What influenced you to enter the festival? What were your feelings about the initial feedback you received?
I entered WILDsound FEEDBACK Film and Screenplay Festival because I was interested in its focus on feedback, promotion, and professional script readings. SYNNOIA is a very intimate and emotionally intense screenplay, so I wanted to know how readers outside my own country would respond to its central idea, its characters, and its emotional tension.
Receiving the initial feedback was valuable because it allowed me to look at the screenplay from another perspective. As a writer, it is very important to understand how a story is received by someone who comes to it from outside your own creative process.
When a successful HR professional realizes her soulmate is quickly marrying someone else, she must center her goals around the idea of truly being single forever.
Employee Relations is about a woman, Mariah, who has been madly in love with her boyfriend, Evan for eight years. One night over dinner, Mariah believes Evan is going to propose and instead, he informs her he will be marrying someone else. Mariah now has to navigate her life as a single woman, still reeling over Evan.
2. What genres does your screenplay fall under?
Employee Relations would be considered a comedy and a drama (dramedy).
3. Why should this screenplay be made into a movie?
I would love to see Employee Relations as either a romantic comedy or a TV series. The visualization of Mariah’s and Evan’s decisions are a must watch.
4. How would you describe this script in two words?
Shocking Romance
5. What movie have you seen the most times in your life?
I watch The Holiday every year since the movie came out in 2006.
6. How long have you been working on this screenplay?
I had an idea for this screenplay in 2024 and started working on the plot. I didn’t start writing it until October 2025. Between character development and edits, I would say I’ve been working on this screenplay for a little more than a year.

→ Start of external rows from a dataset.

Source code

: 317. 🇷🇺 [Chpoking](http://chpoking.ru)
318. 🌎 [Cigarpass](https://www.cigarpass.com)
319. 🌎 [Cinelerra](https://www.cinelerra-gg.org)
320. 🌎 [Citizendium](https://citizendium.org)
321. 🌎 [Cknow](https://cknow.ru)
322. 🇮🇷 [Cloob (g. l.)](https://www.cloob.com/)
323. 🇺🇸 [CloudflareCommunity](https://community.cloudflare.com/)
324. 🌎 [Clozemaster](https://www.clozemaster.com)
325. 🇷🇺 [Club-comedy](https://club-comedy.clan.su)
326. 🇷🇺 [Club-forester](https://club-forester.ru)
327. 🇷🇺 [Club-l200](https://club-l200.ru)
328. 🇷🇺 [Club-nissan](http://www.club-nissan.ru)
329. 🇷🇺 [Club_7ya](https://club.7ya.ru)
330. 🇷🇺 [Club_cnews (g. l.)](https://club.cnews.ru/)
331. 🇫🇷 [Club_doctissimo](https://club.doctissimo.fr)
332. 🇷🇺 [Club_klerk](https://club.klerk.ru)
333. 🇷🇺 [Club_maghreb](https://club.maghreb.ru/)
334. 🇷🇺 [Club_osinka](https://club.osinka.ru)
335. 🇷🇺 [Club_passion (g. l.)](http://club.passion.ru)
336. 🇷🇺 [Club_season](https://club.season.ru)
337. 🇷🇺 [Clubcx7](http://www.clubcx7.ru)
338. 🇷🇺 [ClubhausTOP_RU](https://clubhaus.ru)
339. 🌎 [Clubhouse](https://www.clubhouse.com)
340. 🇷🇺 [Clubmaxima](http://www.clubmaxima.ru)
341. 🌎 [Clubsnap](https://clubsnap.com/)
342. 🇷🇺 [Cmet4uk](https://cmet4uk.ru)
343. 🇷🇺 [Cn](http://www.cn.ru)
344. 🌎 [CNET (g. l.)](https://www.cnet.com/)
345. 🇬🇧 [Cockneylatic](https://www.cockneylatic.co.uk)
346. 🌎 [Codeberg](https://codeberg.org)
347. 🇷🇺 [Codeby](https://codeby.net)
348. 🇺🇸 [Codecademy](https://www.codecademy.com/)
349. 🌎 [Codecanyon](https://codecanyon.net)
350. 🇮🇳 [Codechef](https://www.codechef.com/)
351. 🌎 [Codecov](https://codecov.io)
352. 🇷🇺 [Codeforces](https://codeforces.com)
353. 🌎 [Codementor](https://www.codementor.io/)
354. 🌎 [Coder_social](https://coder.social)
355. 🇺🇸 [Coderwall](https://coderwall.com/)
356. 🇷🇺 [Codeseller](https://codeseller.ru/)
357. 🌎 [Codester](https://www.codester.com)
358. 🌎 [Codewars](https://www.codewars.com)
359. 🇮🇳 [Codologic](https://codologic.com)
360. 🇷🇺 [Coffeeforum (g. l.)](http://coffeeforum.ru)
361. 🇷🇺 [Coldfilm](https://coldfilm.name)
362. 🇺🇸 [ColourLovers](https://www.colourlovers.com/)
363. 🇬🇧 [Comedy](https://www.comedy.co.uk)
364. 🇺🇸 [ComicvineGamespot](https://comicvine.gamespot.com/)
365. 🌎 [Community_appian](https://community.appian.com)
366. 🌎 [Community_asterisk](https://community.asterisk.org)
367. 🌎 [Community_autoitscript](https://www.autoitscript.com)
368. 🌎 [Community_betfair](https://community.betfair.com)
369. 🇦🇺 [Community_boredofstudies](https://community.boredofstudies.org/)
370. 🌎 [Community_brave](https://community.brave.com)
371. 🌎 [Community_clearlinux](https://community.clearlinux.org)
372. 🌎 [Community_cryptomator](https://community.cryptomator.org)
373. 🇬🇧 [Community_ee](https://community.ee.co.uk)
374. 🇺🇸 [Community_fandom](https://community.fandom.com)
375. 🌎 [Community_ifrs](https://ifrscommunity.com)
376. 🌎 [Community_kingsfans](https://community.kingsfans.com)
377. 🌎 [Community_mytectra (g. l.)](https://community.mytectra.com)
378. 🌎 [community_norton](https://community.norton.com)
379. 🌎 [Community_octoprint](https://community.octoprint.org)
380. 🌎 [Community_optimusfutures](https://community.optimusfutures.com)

7. How many stories have you written?
I have written creative writing pieces since 2011, just never published anything. This is my first story I’ve written that has received an audience.
8. What motivated you to write this screenplay?
I don’t mean to sound morbid when answering this question, but my grandmother passed in 2024. I always wanted to work on my writing and I knew not at least trying to get my work out there would be a regret. Once she passed, I began working on things I always wanted to say I at least tried it. This screenplay was one of the items I wanted to say I at least tried!
9. What obstacles did you face to finish this screenplay?
Definitely deadlines; meeting deadlines was a huge obstacle and I made so many edits for my first submission. I wanted the audience to really understand Mariah’s hurt, but also understand she is a woman that fell in love with someone that she truly believed was the one person who understood her.
10. Apart from writing, what else are you passionate about?
I’m a huge goofball, when I’m not meeting deadlines, and I am also a standup comedian. I really enjoy making people laugh.
11. What influenced you to enter the festival? What were your feelings on the initial feedback you received?
I wanted to enter this festival because I wanted to take a leap of faith. I work full time in HR and it’s not really a leap of faith kind of job. There’s guidance that we follow and we stick to it; there’s no bending the rules. This festival was one of the first times (outside from standup) where I could bend the rules, because it is my idea. I thoroughly enjoyed the feedback I received regarding Employee Relations. It truly helped me illustrate Mariah’s point of view.